NaWennDuMeinst hat geschrieben :
Do 7. Jan 2021, 22:44
Alethos bringt uns wieder zurück auf das Gemeinsame. Auf die Grundeinstellung.
Welchen Zweck hat denn Moral überhaupt?
(1) Es gibt nach meinem Dafürhalten viele Versuche, die Moral loszuwerden, also Versuche, sie auf etwas anderes, etwas Grundlegenderes zurückzuführen. Dass die Moral irgendeinen Zweck verfolgt, ist nach meiner Einschätzung ein Versuch, dies zu tun. Für mich kommen wir damit nicht zurück auf das Gemeinsame, sondern auf das, was uns hier trennt. Ein Beispiel: wenn wir dem anderen mit Achtung entgegentreten, dann weil er sie verdient und nicht, weil das einem Zweck folgt.

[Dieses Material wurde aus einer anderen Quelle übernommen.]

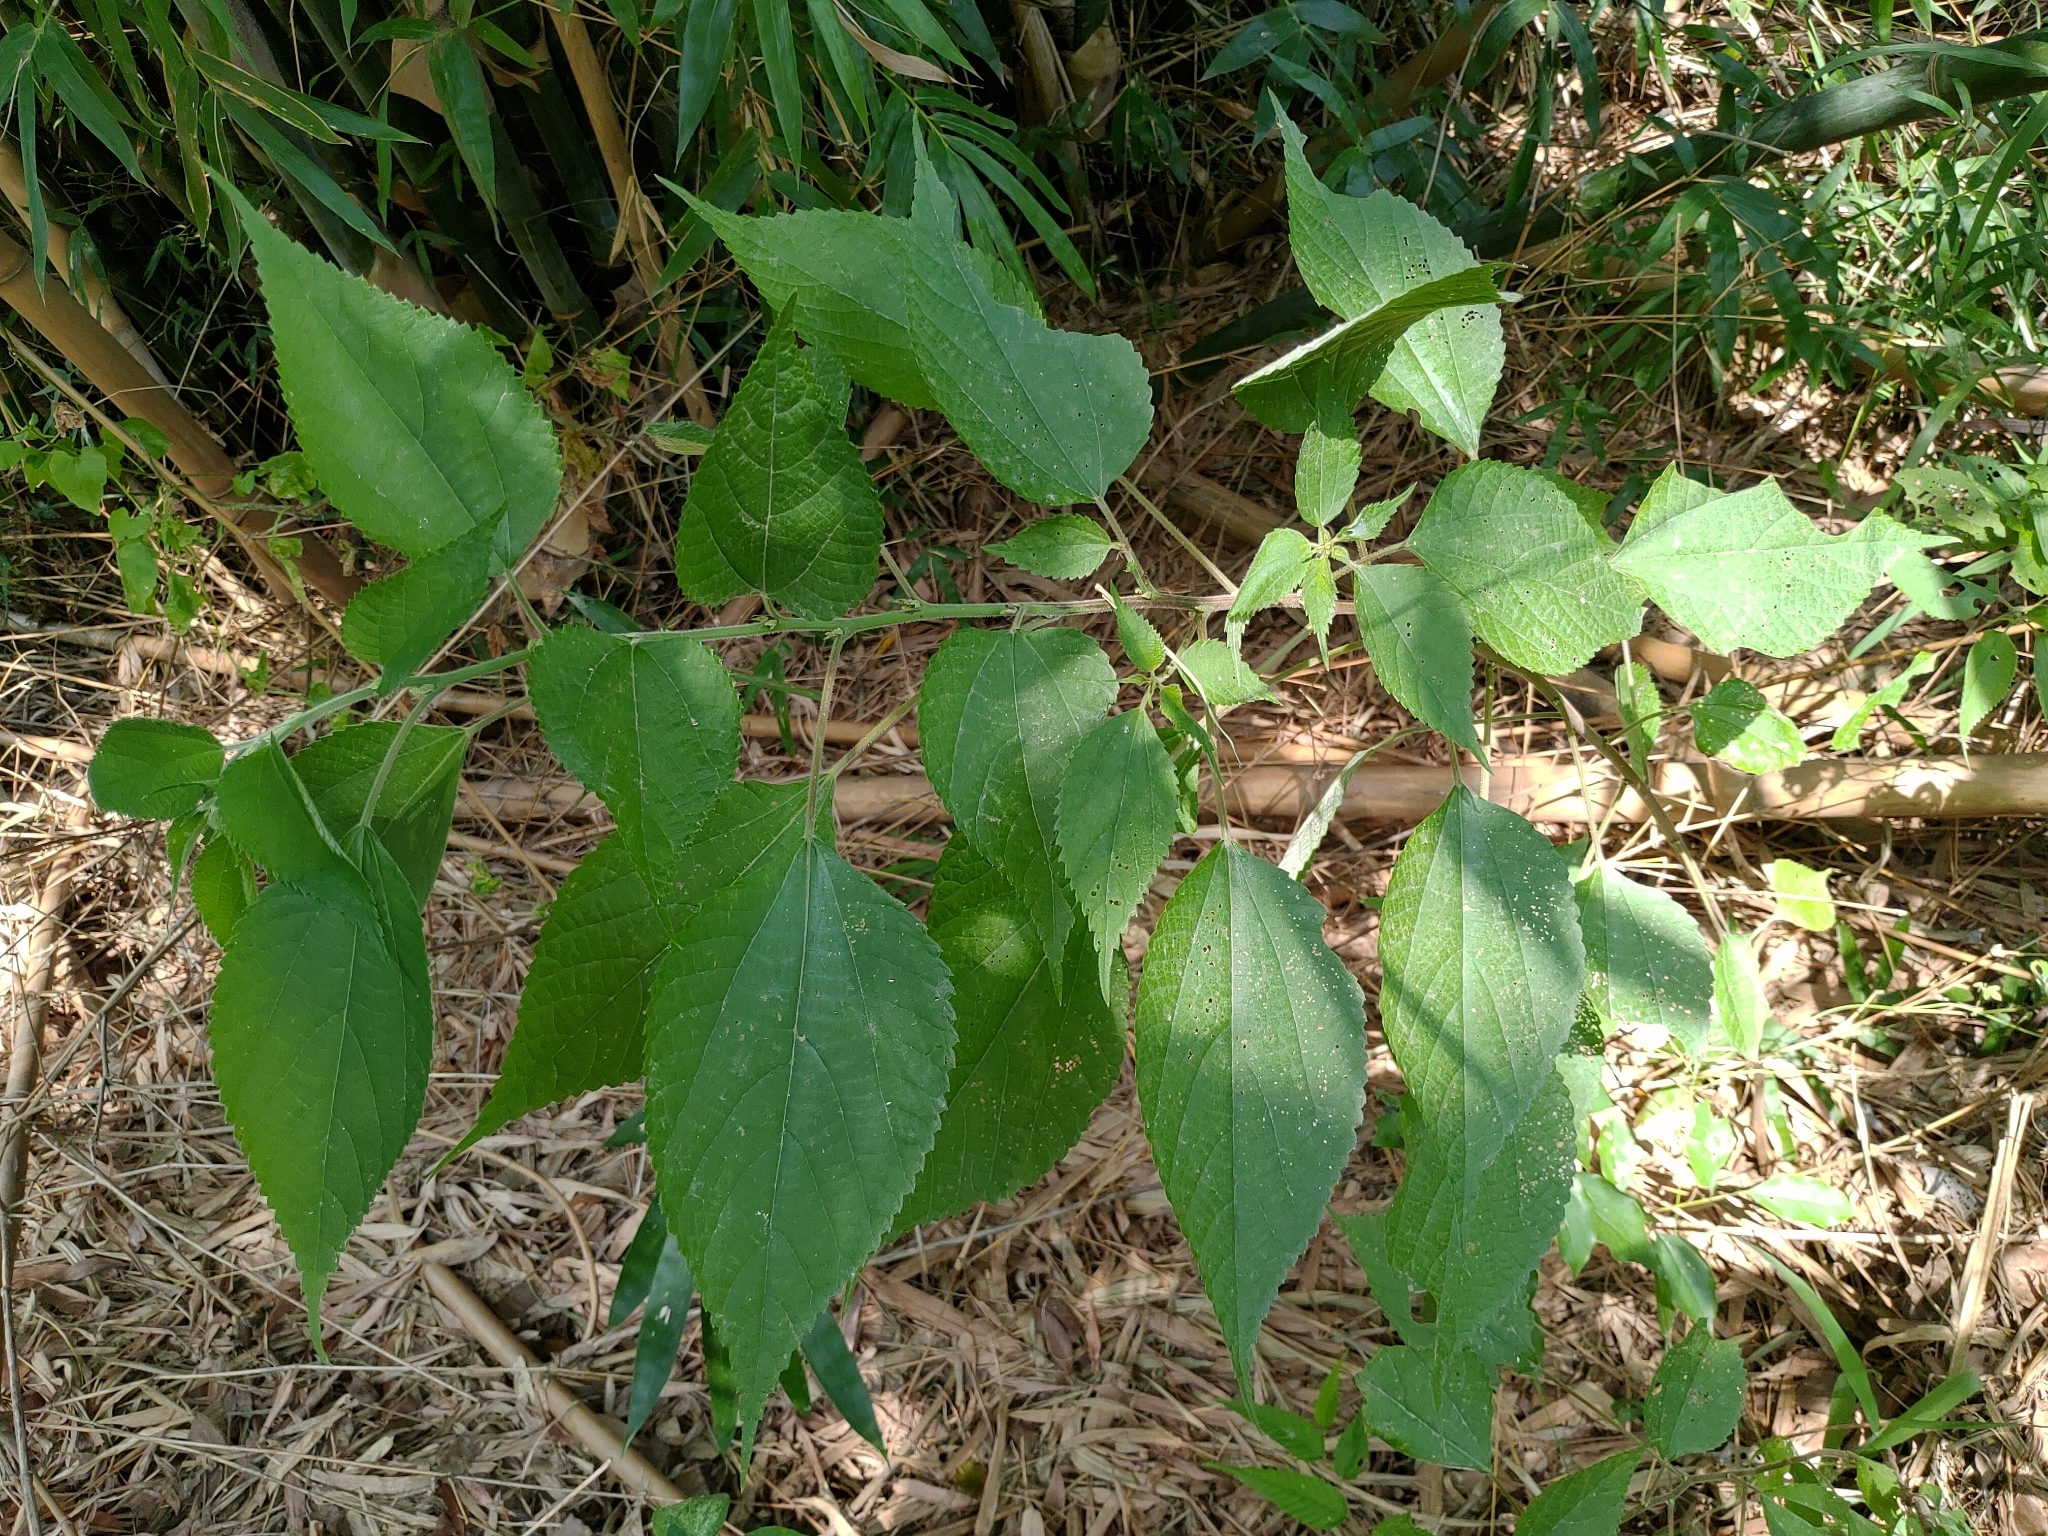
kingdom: Plantae
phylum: Tracheophyta
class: Magnoliopsida
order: Rosales
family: Urticaceae
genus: Boehmeria
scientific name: Boehmeria nivea
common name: Ramie chinese grass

(2) Wenn man dann jedoch sagt, der Zweck sei das Wohl der Menschen - hat man dann nicht die Moral mit der Moral begründet? (Je nachdem, was mit Wohl der Menschen überhaupt gemeint ist.)

In (1) wird die Moral auf etwas anders zurückgeführt. Und in (2) wird sie mit sich selbst begründet.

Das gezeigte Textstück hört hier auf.